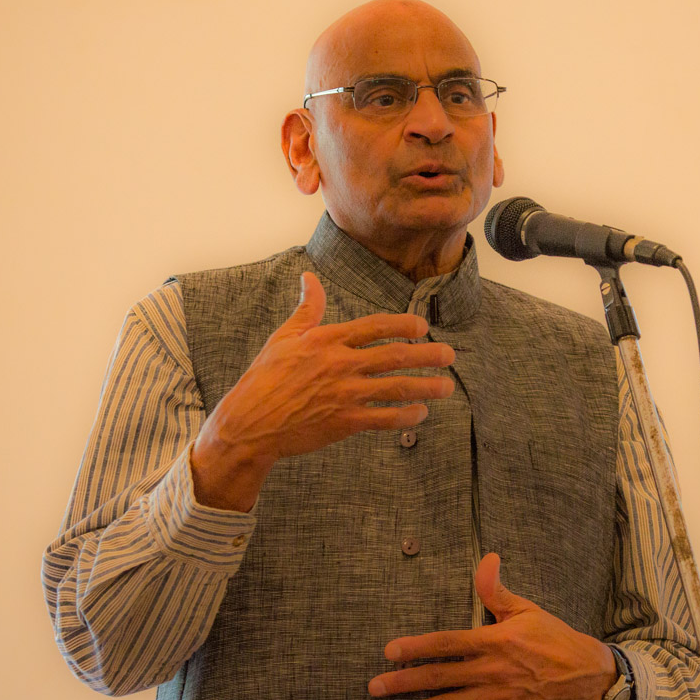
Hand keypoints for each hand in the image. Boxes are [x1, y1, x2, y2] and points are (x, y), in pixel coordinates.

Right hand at [191, 271, 455, 509]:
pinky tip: (420, 412)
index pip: (374, 327)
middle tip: (450, 355)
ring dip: (426, 386)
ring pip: (396, 388)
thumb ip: (307, 309)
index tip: (423, 327)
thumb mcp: (284, 337)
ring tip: (446, 386)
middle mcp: (340, 364)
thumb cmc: (265, 378)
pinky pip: (384, 418)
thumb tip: (310, 277)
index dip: (403, 325)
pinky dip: (406, 415)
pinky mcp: (344, 422)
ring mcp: (344, 394)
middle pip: (394, 356)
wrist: (249, 423)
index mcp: (327, 340)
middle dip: (427, 354)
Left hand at [368, 553, 616, 699]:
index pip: (447, 643)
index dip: (417, 648)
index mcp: (494, 640)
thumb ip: (496, 590)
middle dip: (403, 683)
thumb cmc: (552, 638)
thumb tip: (487, 559)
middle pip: (439, 678)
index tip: (390, 651)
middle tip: (374, 687)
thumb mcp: (526, 609)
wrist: (584, 675)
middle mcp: (491, 671)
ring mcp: (496, 698)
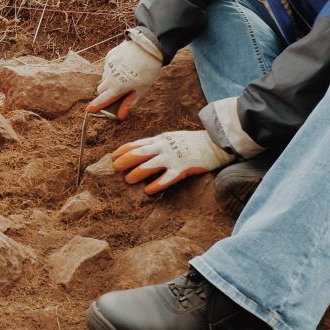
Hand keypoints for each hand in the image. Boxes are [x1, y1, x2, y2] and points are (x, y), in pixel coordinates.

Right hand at [87, 30, 162, 118]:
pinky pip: (108, 65)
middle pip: (101, 89)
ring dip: (111, 80)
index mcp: (117, 87)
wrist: (149, 47)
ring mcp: (108, 65)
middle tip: (115, 92)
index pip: (103, 99)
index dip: (96, 105)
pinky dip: (113, 68)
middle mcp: (110, 76)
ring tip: (125, 75)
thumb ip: (129, 102)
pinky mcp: (110, 55)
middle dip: (105, 92)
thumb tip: (121, 115)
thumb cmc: (148, 71)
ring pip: (105, 76)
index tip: (89, 109)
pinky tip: (125, 65)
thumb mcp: (142, 89)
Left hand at [111, 130, 234, 193]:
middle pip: (140, 153)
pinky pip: (167, 177)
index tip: (113, 156)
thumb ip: (159, 144)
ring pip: (150, 164)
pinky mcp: (184, 167)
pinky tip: (148, 191)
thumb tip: (143, 152)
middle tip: (115, 167)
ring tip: (128, 179)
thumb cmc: (194, 141)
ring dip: (137, 172)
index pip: (138, 143)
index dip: (124, 150)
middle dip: (125, 159)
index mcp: (161, 139)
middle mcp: (165, 147)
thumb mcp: (173, 138)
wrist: (217, 141)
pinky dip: (156, 184)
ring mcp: (174, 157)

## Problem description:
Reproduce the data above exactly, but only the lines from the one showing "index dip: (417, 648)" through the one showing "thumb tip: (121, 115)", with both ends kept and the pictures left out.

## Your response:
index dip: (417, 648)
index mcp: (494, 640)
thumb ip: (496, 590)
middle dip: (403, 683)
thumb cmc: (552, 638)
thumb tip: (487, 559)
middle pip: (439, 678)
index tip: (390, 651)
middle tip: (374, 687)
thumb mcp: (526, 609)
wrist: (584, 675)
middle mcp: (491, 671)
ring mcp: (496, 698)
Hand keypoints for each hand in the image. Boxes are [x1, y1, x2, y2] and points are (x, y), in pixel coordinates.

Right hand at [87, 30, 162, 118]:
pinky pip: (108, 65)
middle pip: (101, 89)
ring dip: (111, 80)
index mcp: (117, 87)
wrist: (149, 47)
ring mcp: (108, 65)
middle tip: (115, 92)
index pip: (103, 99)
index dip: (96, 105)
pinky dip: (113, 68)
middle mcp: (110, 76)
ring tip: (125, 75)
thumb ip: (129, 102)
pinky mcp: (110, 55)
middle dip: (105, 92)
thumb tip: (121, 115)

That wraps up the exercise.